> [SELECTED EXCERPT]

In his Farewell Address, Washington reminded the nation:

Of all the dispositions and habits, which lead to political prosperity, Religion, and Morality are indispensable supports.—In vain would that man claim the tribute of Patriotism, who should labor to subvert these great pillars of human happiness, these firmest props of the duties of Men and Citizens. —The mere Politician, equally with the pious man, ought to respect and to cherish them.—A volume could not trace all their connexions with private and public felicity.—Let it simply be asked where is the security for property, for reputation, for life, if the sense of religious obligation desert the oaths, which are the instruments of investigation in Courts of Justice? And let us with caution indulge the supposition, that morality can be maintained without religion.—Whatever may be conceded to the influence of refined education on minds of peculiar structure—reason and experience both forbid us to expect, that national morality can prevail in exclusion of religious principle.—

Yet ASSICON and other Secular Humanists would exclude religion -- and most of American history -- from the schools. Washington continued:

Observe good faith and justice towards all Nations. Cultivate peace and harmony with all.—Religion and Morality enjoin this conduct; and can it be, that good policy does not equally enjoin it?—It will be worthy of a free, enlightened, and, at no distant period, a great nation, to give to mankind the magnanimous and too novel example of a People always guided by an exalted justice and benevolence.—Who can doubt that in the course of time and things, the fruits of such a plan would richly repay any temporary advantages, which might be lost by a steady adherence to it? Can it be that Providence has not connected the permanent felicity of a Nation with its virtue? The experiment, at least, is recommended by every sentiment which ennobles human nature.—Alas! is it rendered impossible by its vices?

Major General Henry Lee gave an eloquent tribute to the "Father of His Country" before the two Houses of Congress on December 26, 1799, twelve days after Washington died at Mount Vernon:

Desperate, indeed, is any attempt on earth to meet correspondingly this dispensation of Heaven; for, while with pious resignation we submit to the will of an all-gracious Providence, we can never cease lamenting, in our finite view of Omnipotent Wisdom, the heart-rending privation for which our nation weeps.

In short, according to the Founding Fathers, the United States of America is one huge, massive, cosmic violation by God of the "free will" of Great Britain.

I would add two things:
First, not a single one of these quotes came from David Barton. The search term I used in computer research was Providen*, and there are over 1300 additional references I could have cited.
Second, having spent over two hours culling through these documents, I have a renewed anger at the impudence and arrogance of Secular Humanists for ripping religion out of the schools, ostensibly based on the constitutional mandate of the Founding Fathers. Arrogance exceeded only by ignorance.

Kevin C. 
http://members.aol.com/TestOath/HolyTrinity.htm 
--------------------------------------------- 
And they shall beat their swords into plowshares 
and sit under their Vine & Fig Tree.

> [ENTRIES SUPPLIED]
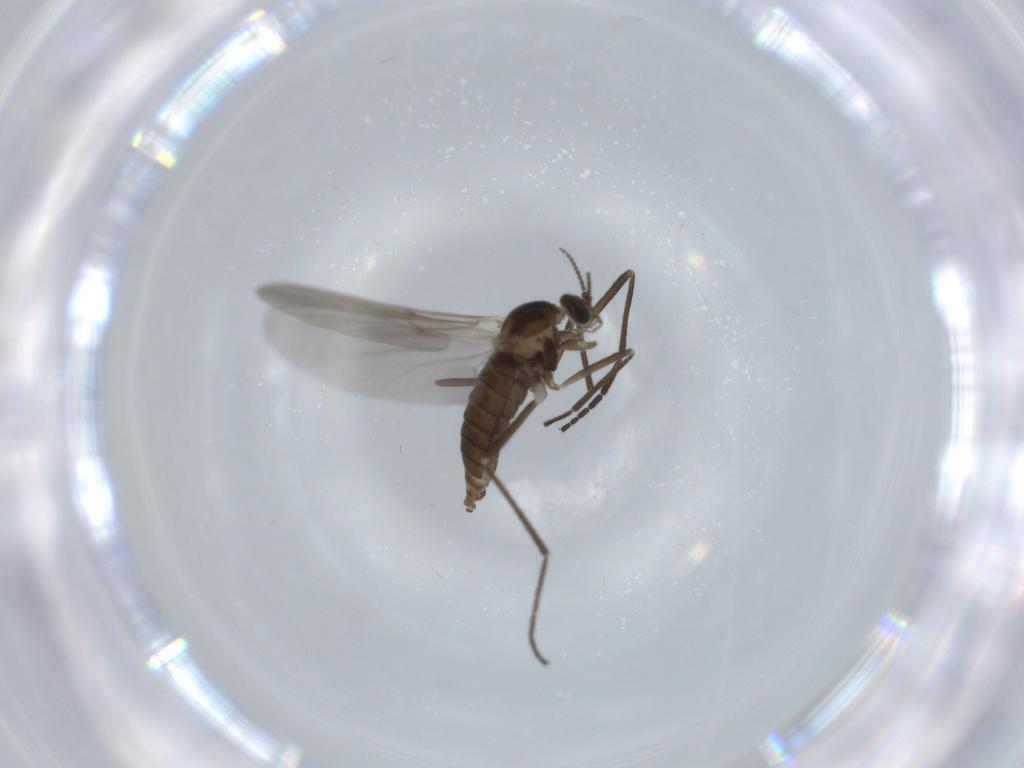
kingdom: Animalia
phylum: Arthropoda
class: Insecta
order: Diptera
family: Cecidomyiidae
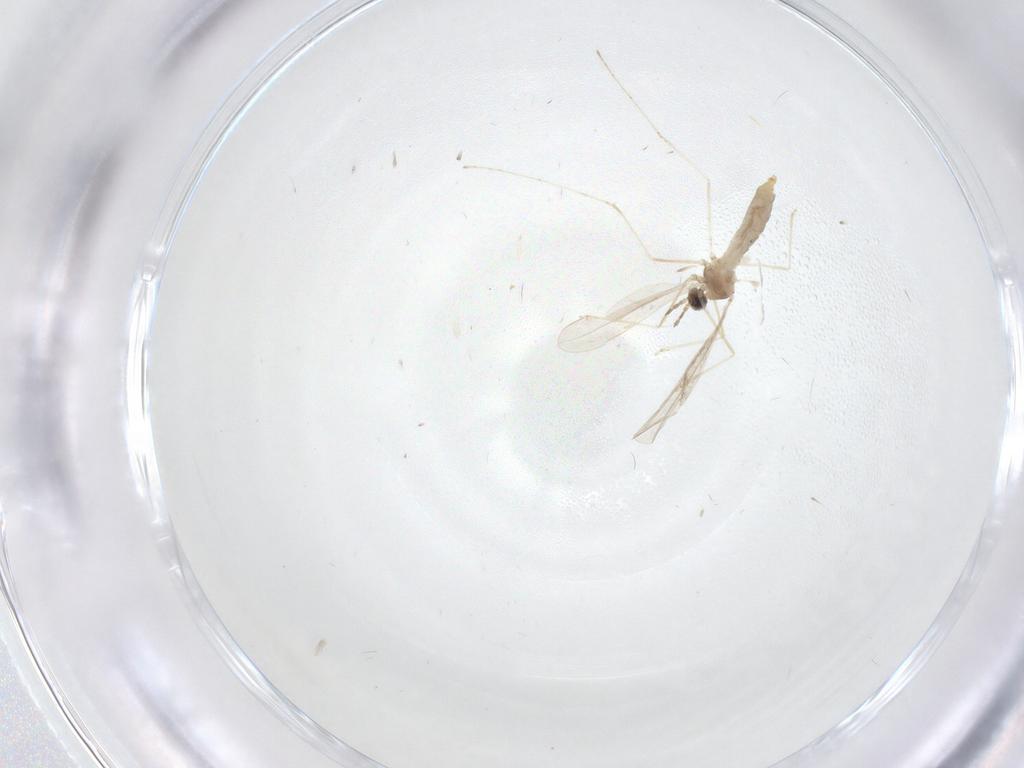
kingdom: Animalia
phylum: Arthropoda
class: Insecta
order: Diptera
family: Cecidomyiidae
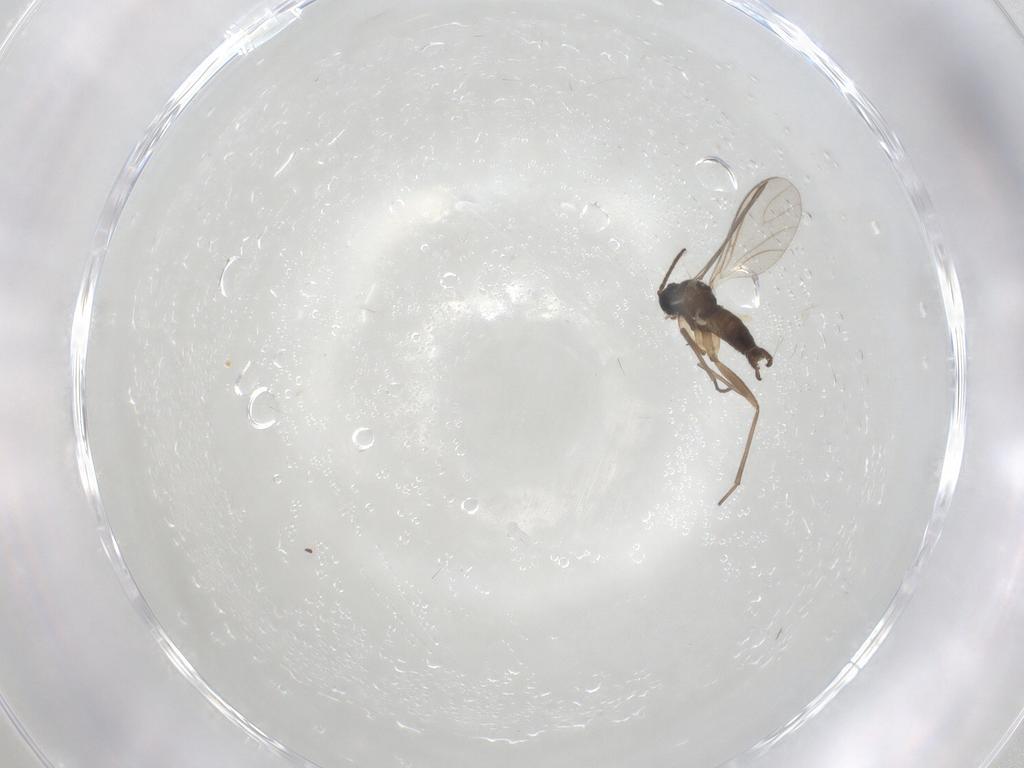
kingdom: Animalia
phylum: Arthropoda
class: Insecta
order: Diptera
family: Sciaridae
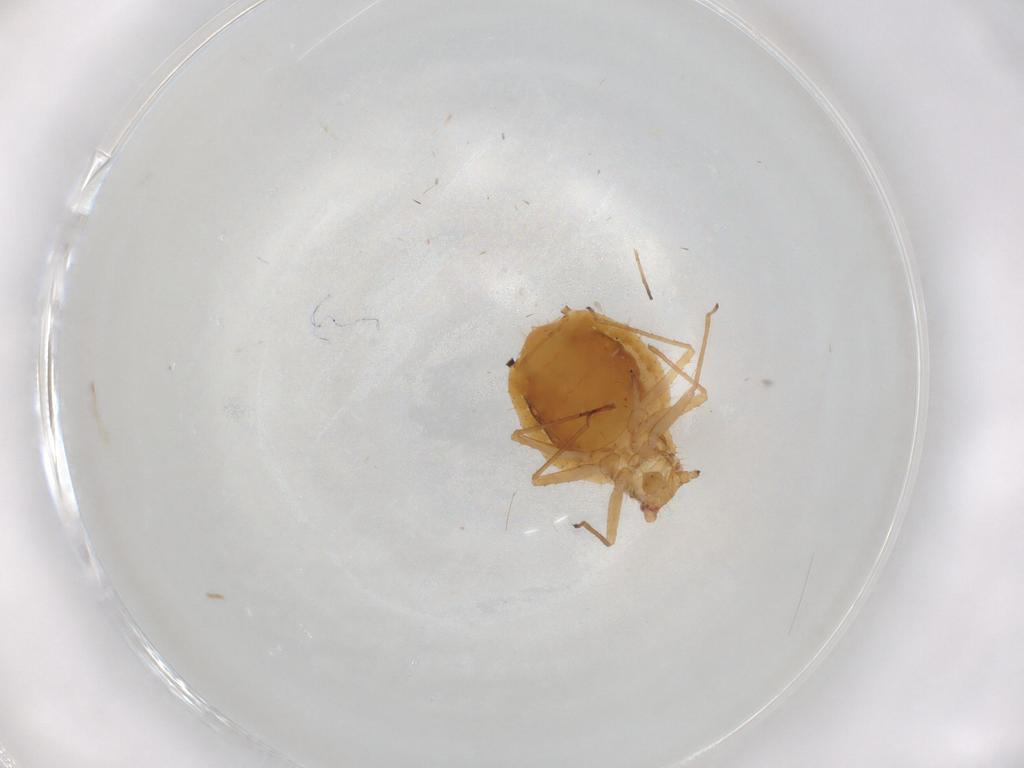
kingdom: Animalia
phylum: Arthropoda
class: Insecta
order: Hemiptera
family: Aphididae
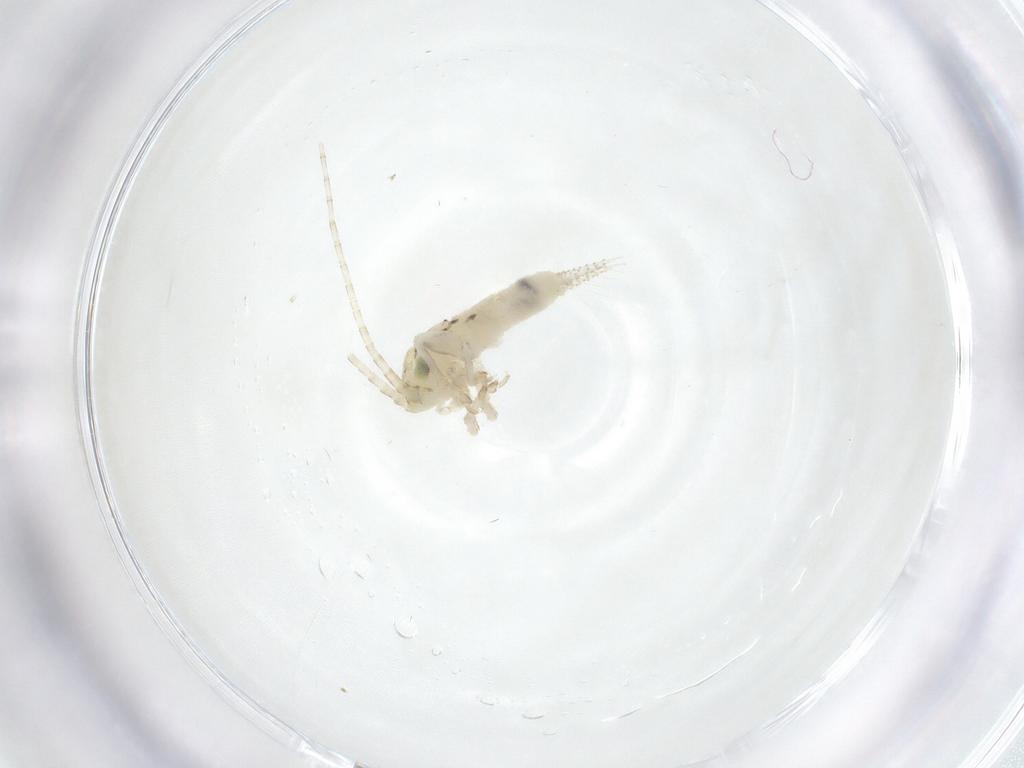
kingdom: Animalia
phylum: Arthropoda
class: Insecta
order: Orthoptera
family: Trigonidiidae
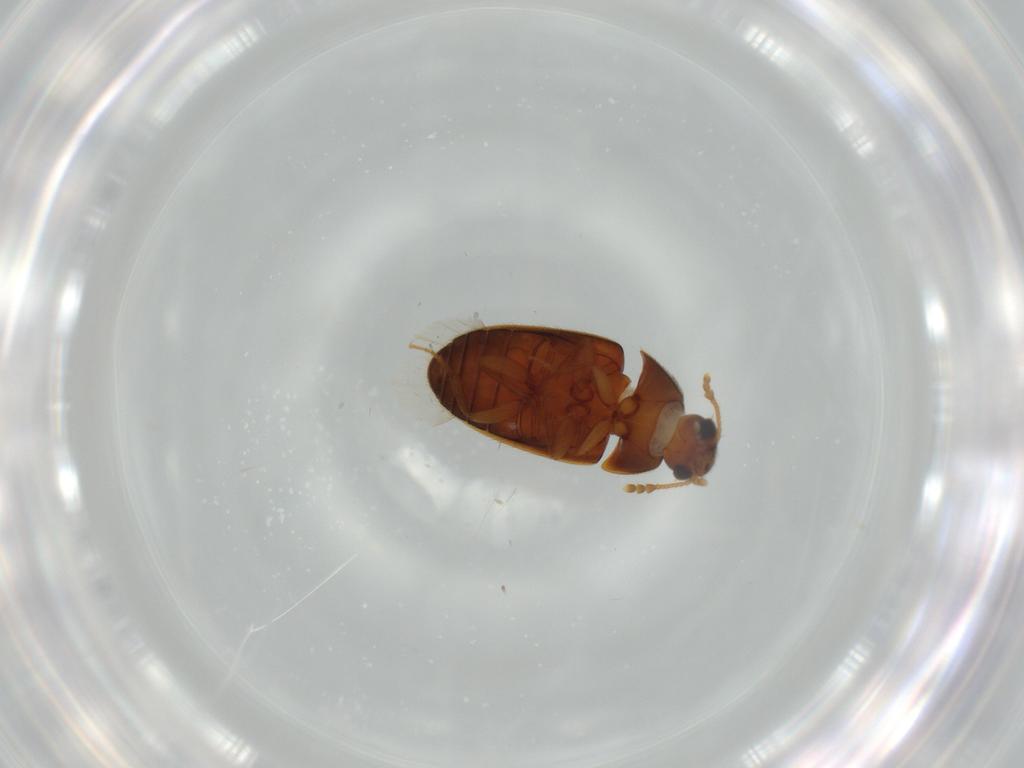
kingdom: Animalia
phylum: Arthropoda
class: Insecta
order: Coleoptera
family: Mycetophagidae
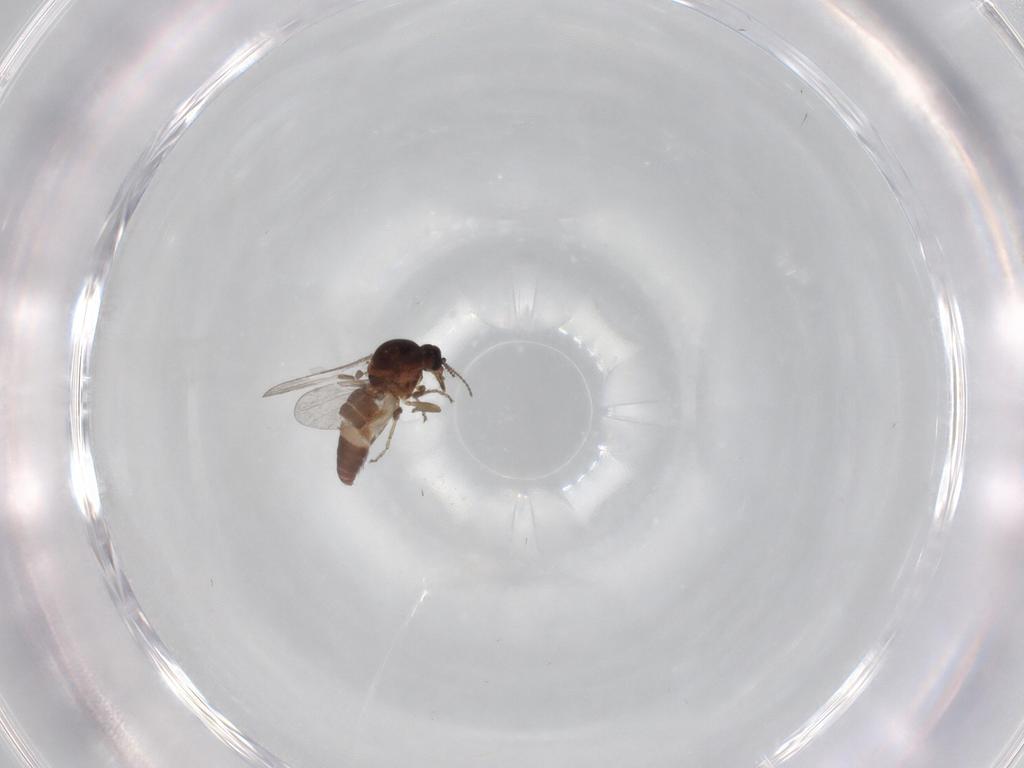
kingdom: Animalia
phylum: Arthropoda
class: Insecta
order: Diptera
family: Ceratopogonidae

> [TO DO]
(A) In the text on Washington and religion, on what date did Henry Lee give his tribute before the two Houses of Congress?
(B) Reproduce the part of the text on Washington and religion starting with "In short, according" and going on through "of Great Britain.".

> [ANSWER SET]
(A) December 26, 1799

(B)
In short, according to the Founding Fathers, the United States of America is one huge, massive, cosmic violation by God of the "free will" of Great Britain.